WORK REQUIRED
Which lines of the records below contain the word "TASK"? Report each of them in full.

INFORMATION GIVEN
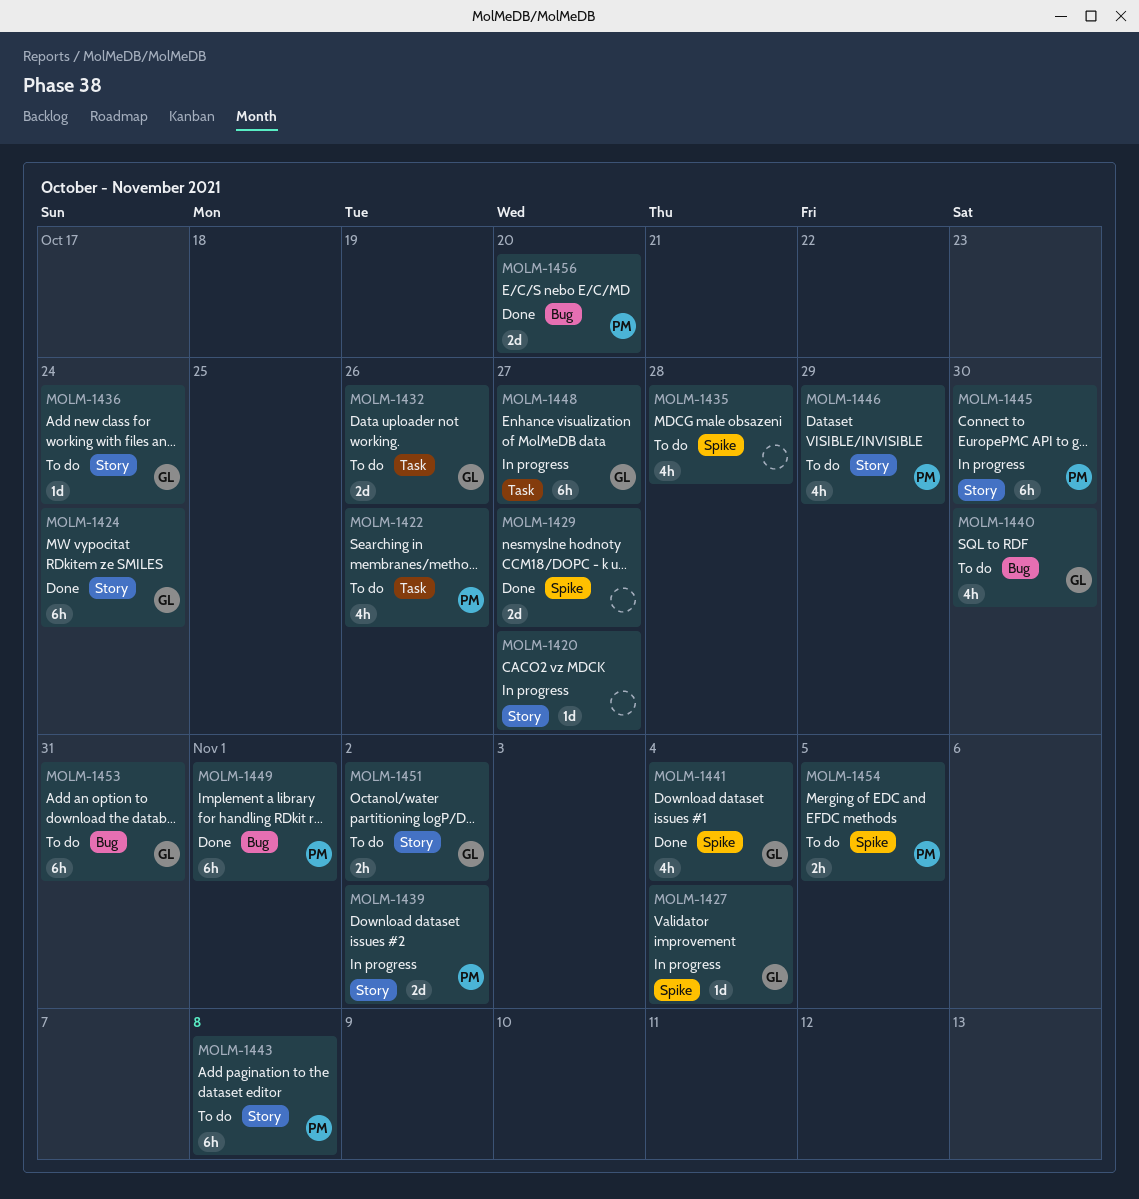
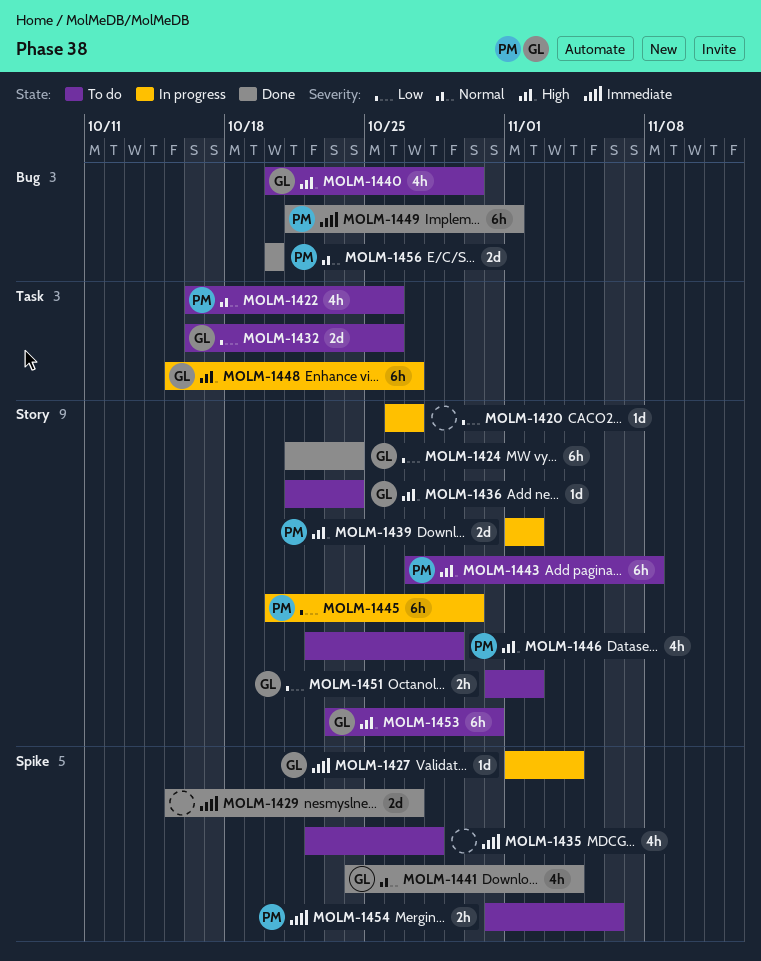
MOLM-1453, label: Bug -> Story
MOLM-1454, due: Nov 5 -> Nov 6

...

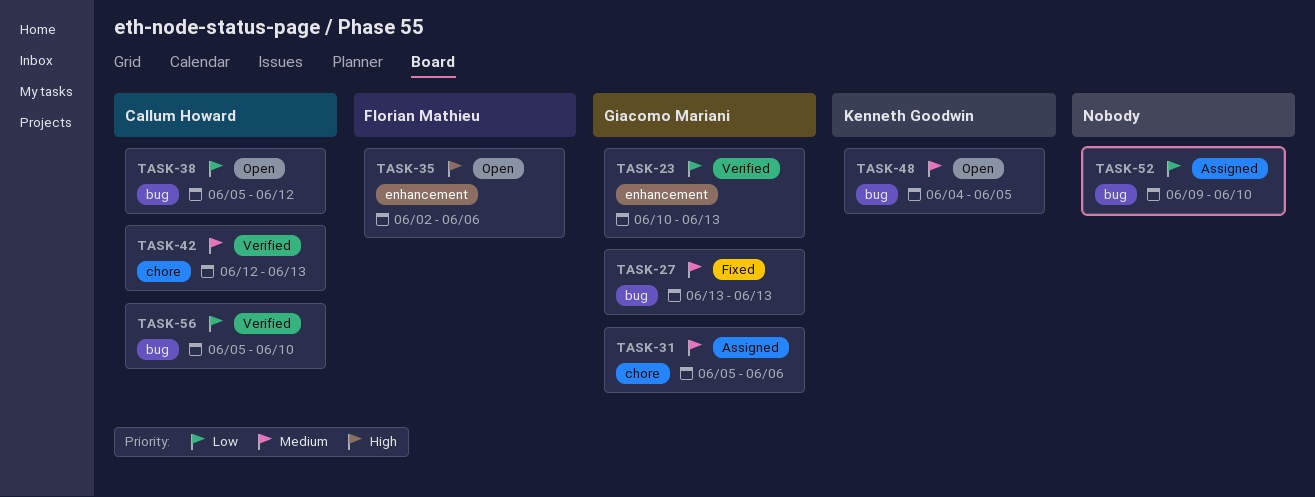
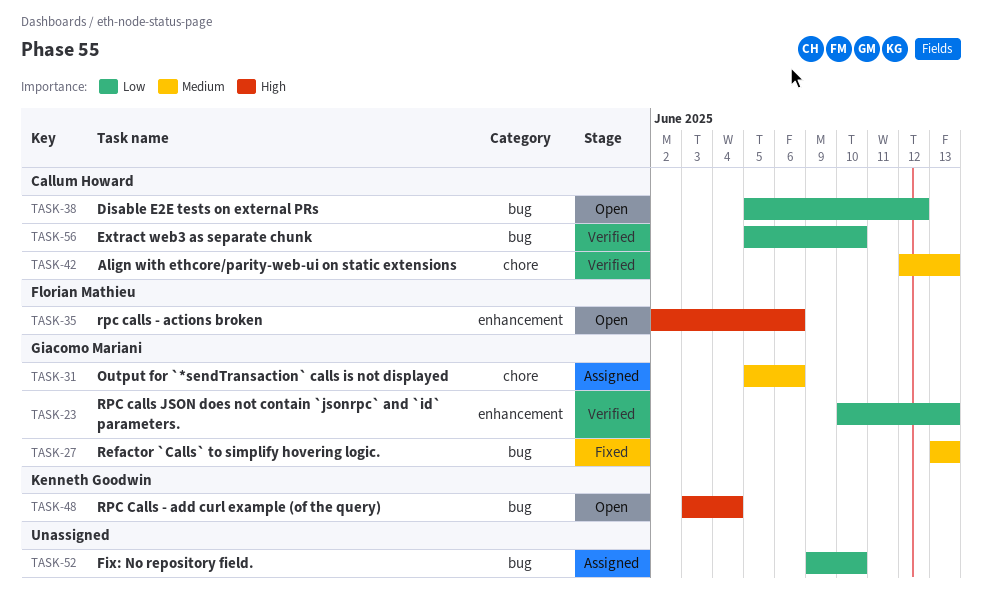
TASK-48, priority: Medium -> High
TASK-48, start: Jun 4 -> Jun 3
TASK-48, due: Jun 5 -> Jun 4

SOLUTION
TASK-48, priority: Medium -> High
TASK-48, start: Jun 4 -> Jun 3
TASK-48, due: Jun 5 -> Jun 4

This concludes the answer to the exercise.